ZIMBABWE— The Ministry of Finance and Economic Development, has directed the cancellation of 17 rogue pharmacy after the Financial Intelligence Unit Investigations (FIU) conducted investigations which found the businesses violating the exchange rate.

The ongoing investigations by the Zimbabwean FIU have revealed that the mentioned pharmacies were using parallel market exchange rates ranging from US$26.40 to US$34.166

The violations have led the businesses to make a considerable profit given that the current exchange rate tithers around US$15.52.

FIU terms this as pegging prices using black market foreign currency rates in violation of the treasury’s exchange control directives.

Notwithstanding observers note the move by the ministry is terrible and that it is likely to cripple the delivery of medication in the country.

The pharmacies whose licenses are drawn from the districts of Kadoma, Chegutu, Kwekwe, Gweru, Rusape, and Mutare.

The Ministry notes that this is a complete violation of government policy and the country’s anti-money laundering regulations.

Moreover, it was also noted that this practice is also rampant and certainly not limited to the pharmaceutical sector, an indication that more companies will soon face penalties.

Although the current drastic steps come after a prolonged period of diplomacy and engagement with the business community on the need to respect prevailing exchange rates.

Previously, businesses demanded a market determined exchange rate by refining the Reserve Bank of Zimbabwe (RBZ) Dutch Auction system in a development that has seen exchange rate equilibrium being achieved on both the parallel and official markets.

However, Treasury said it was dismayed by the continued insatiable appetite to profiteer exhibited by the business community.

“The government notes with concern that some market players continue to exhibit highly destabilizing forward pricing and speculation in outright violation of exchange control directives as well as well as standing government policy guidelines with respect to pricing and the use of domestic currency,” said Treasury.

A commitment to revamp the broad use of the local currency for domestic transactions as well as holding all violators to account was pledged amid a reinforced call directed to Government Agencies including local authorities to collect their fees and levies in local currency.

“The transacting public is encouraged to resist all forms of unfair pricing by retailers and immediately report violations to the Financial Intelligence Unit,” added Treasury.

Is the Zim Dollar resuscitation a futile endeavor?

ZimLive.com notes that Zimbabweans have been largely resentful of the local currency after savings and wages have been decimated by their country’s volatile unit.

Additionally, firms and the transacting public have placed their preferences on the US dollar to preserve the value of their investments and savings.

The government has insisted the local currency will not be scrapped amid continued demands by workers’ unions and the opposition to remove it from circulation.

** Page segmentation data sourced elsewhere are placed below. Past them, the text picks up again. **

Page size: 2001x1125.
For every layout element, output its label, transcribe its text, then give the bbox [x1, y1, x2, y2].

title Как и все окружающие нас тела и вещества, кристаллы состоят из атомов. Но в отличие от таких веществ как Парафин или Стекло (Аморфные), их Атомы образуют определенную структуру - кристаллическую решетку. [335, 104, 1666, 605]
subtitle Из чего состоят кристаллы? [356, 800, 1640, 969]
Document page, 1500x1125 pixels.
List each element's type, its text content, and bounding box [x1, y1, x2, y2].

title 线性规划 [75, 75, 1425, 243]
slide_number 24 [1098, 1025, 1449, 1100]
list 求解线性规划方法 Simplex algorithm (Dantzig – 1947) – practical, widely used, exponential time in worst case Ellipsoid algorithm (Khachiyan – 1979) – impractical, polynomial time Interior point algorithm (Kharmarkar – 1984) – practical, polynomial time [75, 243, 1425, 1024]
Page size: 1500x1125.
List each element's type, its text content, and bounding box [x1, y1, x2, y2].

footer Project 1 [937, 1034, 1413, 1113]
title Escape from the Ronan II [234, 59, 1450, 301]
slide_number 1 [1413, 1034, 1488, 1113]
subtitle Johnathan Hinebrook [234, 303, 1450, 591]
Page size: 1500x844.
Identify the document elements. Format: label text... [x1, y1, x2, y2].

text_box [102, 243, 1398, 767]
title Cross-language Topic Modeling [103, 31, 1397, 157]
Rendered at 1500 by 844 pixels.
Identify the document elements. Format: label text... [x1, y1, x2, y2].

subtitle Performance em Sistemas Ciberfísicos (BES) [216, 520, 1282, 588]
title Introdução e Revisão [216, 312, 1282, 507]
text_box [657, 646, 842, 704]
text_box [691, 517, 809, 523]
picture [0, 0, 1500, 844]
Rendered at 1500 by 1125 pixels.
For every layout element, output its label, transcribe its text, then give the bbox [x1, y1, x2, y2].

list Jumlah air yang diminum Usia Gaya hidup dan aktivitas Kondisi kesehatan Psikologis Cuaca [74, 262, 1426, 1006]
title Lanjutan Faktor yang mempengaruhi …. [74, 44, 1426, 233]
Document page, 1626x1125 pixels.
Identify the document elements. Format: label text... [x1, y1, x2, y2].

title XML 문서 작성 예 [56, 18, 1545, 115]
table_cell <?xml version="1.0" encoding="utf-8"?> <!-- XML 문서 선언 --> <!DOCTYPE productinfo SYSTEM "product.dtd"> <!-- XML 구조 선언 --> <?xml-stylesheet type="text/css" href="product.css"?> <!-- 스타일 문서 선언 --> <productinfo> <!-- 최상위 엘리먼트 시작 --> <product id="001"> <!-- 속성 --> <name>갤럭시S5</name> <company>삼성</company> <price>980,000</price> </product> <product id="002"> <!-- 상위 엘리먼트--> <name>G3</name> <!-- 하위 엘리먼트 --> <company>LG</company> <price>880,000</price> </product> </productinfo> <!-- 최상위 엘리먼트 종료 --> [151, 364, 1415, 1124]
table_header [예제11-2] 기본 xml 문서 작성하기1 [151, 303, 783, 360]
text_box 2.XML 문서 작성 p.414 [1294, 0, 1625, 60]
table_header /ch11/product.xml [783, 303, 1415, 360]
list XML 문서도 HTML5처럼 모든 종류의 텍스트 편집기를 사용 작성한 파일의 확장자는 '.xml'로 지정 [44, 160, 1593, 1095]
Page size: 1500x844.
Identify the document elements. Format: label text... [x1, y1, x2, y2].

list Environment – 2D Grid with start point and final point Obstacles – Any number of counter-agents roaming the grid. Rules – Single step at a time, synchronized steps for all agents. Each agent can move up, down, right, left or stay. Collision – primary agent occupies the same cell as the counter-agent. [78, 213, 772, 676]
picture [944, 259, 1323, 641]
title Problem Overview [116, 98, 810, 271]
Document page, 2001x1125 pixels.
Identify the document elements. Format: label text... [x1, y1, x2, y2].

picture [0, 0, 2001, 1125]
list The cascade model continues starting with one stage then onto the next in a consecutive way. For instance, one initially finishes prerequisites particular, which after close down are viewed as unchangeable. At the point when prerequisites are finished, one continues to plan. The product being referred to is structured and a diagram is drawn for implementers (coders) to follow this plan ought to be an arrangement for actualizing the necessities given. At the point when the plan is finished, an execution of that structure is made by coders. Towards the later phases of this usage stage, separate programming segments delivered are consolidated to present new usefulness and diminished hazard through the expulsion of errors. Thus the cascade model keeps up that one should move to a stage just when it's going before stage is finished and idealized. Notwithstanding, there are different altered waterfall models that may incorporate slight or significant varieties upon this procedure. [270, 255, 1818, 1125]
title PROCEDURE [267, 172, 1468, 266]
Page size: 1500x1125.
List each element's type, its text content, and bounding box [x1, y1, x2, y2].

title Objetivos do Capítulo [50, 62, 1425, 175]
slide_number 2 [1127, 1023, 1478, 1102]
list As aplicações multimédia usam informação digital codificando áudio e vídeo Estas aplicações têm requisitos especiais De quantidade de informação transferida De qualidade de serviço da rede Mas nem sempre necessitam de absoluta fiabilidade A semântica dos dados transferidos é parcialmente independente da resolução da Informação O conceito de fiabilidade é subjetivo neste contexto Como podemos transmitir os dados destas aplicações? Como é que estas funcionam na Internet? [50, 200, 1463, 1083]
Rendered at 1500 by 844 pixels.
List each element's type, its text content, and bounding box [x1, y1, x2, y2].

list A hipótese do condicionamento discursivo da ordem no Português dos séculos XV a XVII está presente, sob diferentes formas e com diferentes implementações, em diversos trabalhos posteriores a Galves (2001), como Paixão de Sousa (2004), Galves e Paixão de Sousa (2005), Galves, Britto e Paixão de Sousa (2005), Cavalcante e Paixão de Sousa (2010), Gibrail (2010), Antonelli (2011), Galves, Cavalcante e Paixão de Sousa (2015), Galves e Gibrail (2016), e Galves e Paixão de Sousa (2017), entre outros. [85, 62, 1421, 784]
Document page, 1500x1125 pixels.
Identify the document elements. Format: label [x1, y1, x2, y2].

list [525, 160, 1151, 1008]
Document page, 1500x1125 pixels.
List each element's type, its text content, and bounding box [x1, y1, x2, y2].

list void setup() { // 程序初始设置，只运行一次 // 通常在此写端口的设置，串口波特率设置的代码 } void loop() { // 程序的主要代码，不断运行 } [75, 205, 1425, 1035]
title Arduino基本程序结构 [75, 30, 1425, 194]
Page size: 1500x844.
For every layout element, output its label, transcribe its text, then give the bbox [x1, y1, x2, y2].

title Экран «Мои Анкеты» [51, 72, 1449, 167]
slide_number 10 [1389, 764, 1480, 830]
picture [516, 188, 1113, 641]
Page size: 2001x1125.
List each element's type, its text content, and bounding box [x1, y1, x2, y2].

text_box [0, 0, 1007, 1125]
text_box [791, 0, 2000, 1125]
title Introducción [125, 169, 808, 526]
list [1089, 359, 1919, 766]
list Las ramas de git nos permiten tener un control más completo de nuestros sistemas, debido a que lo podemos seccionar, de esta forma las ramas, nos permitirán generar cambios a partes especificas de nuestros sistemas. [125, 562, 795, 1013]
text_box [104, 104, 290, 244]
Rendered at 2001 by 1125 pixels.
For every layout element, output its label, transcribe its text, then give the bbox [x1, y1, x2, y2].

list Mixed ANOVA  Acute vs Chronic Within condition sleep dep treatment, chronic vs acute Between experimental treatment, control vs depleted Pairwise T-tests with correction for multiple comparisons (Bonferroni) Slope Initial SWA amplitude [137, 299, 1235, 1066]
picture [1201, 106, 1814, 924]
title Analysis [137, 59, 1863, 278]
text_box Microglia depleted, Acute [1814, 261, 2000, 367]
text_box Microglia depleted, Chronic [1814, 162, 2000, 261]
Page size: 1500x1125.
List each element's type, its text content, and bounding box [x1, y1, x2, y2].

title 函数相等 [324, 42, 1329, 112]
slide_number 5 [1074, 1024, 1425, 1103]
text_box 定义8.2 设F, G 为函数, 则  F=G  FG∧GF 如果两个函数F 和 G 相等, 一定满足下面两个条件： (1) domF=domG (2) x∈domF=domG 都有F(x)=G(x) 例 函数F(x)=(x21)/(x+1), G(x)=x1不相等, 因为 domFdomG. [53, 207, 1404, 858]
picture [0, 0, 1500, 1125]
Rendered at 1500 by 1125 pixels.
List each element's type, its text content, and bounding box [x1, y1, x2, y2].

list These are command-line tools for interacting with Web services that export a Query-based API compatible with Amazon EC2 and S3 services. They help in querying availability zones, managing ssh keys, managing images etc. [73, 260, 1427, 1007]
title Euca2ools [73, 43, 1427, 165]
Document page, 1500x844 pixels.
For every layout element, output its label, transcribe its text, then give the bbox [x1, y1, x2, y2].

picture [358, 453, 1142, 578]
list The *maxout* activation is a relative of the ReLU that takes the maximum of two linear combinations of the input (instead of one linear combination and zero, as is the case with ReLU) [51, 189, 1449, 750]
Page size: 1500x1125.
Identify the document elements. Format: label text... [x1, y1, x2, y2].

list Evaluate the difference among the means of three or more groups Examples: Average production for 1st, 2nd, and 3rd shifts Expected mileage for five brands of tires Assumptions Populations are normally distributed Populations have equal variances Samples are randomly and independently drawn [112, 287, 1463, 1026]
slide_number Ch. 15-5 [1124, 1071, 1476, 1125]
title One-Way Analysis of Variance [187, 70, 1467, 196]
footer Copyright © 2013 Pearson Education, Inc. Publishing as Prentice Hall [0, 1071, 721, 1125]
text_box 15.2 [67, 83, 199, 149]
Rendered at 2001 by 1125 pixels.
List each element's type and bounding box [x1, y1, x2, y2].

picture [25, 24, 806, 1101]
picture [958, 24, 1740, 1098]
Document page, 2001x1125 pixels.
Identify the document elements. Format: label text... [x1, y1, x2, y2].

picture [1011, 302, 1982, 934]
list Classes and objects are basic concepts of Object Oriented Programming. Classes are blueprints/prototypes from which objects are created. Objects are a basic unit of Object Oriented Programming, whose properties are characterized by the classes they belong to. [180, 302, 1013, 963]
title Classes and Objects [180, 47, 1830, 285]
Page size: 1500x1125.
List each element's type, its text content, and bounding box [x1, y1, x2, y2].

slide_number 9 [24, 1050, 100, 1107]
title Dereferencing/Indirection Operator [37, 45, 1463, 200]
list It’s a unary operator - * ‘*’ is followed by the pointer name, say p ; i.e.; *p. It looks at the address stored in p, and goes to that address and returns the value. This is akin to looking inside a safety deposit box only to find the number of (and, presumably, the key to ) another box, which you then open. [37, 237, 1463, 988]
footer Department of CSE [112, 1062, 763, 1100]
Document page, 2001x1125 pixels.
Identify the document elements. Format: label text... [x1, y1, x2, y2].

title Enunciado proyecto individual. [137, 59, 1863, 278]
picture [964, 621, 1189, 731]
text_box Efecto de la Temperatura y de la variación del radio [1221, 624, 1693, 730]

However, the government has been accused of duplicity after pegging some of its services in US dollars while maintaining Zimbabwean dollar wages for the public workforce.

The government and some quasi-government agencies have tried to follow suit but have been stopped from pegging services in foreign currency.

The pronouncement to suspend or withdraw licences from the marked companies follows President Emmerson Mnangagwa’s threat to put down entities he accused of lining up an elaborate plot to sabotage his administration through alleged price manipulation.

Two of the pharmacies were accused of pricing their goods exclusively in United States dollars.

Government agencies, including local authorities, have been directed to collect their fees and levies in local currency.

President Emmerson Mnangagwa has on several occasions accused the business of sabotaging his government’s economic recovery efforts.

Since its resurrection in June 2019, the local currency has taken heavy knocks on the foreign currency auction system and failed to maintain its value against stronger currencies, with the knocks even heavier on the parallel market.

On its first day, the Zim dollar traded at US$6,32 against the United States dollar on the formal market, while on the parallel market, the local currency traded at US$13,50 against the greenback.

Why trading, in imported commodities, is rampant in US dollars?

Observers, however, argue that retail pharmacies buy drugs from wholesalers in US dollars only and to expect them to sell at an auction rate that only 13% of importers access would destroy medication delivery systems in Zimbabwe.

Economic observer group ZimBollar said the government move is tantamount to instructing pharmacies to sell their goods at a loss.

“This directive from the Ministry of Finance is informed by ignorance, arrogance, or both. Pharmacies are in retail and in the retail business, the most important statistic is the stock turnover ratio [the number of days it takes to convert stock into cash/ a sale],” read the statement.

ZimBollar added that pharmacies in Zimbabwe take anything between 6-9 weeks on average to turn over their stock into cash, meaning the rates of US$26.40-US$34.166 was a legacy rate that they incurred when they purchased stock sometime in Mid-June when the rate spiked.

Despite these consumers have generally welcomed the move to name and shame the pharmacies involved in these practices.

However, they believe that investigations should extend to top retailers as well whereby the wholesale forex auction rate is significantly lower, and retailers continue to maintain high prices.

This discrepancy raises concerns about producers’ involvement in pushing up prices in US dollars, which results in inflated prices when converted at the legal exchange rate.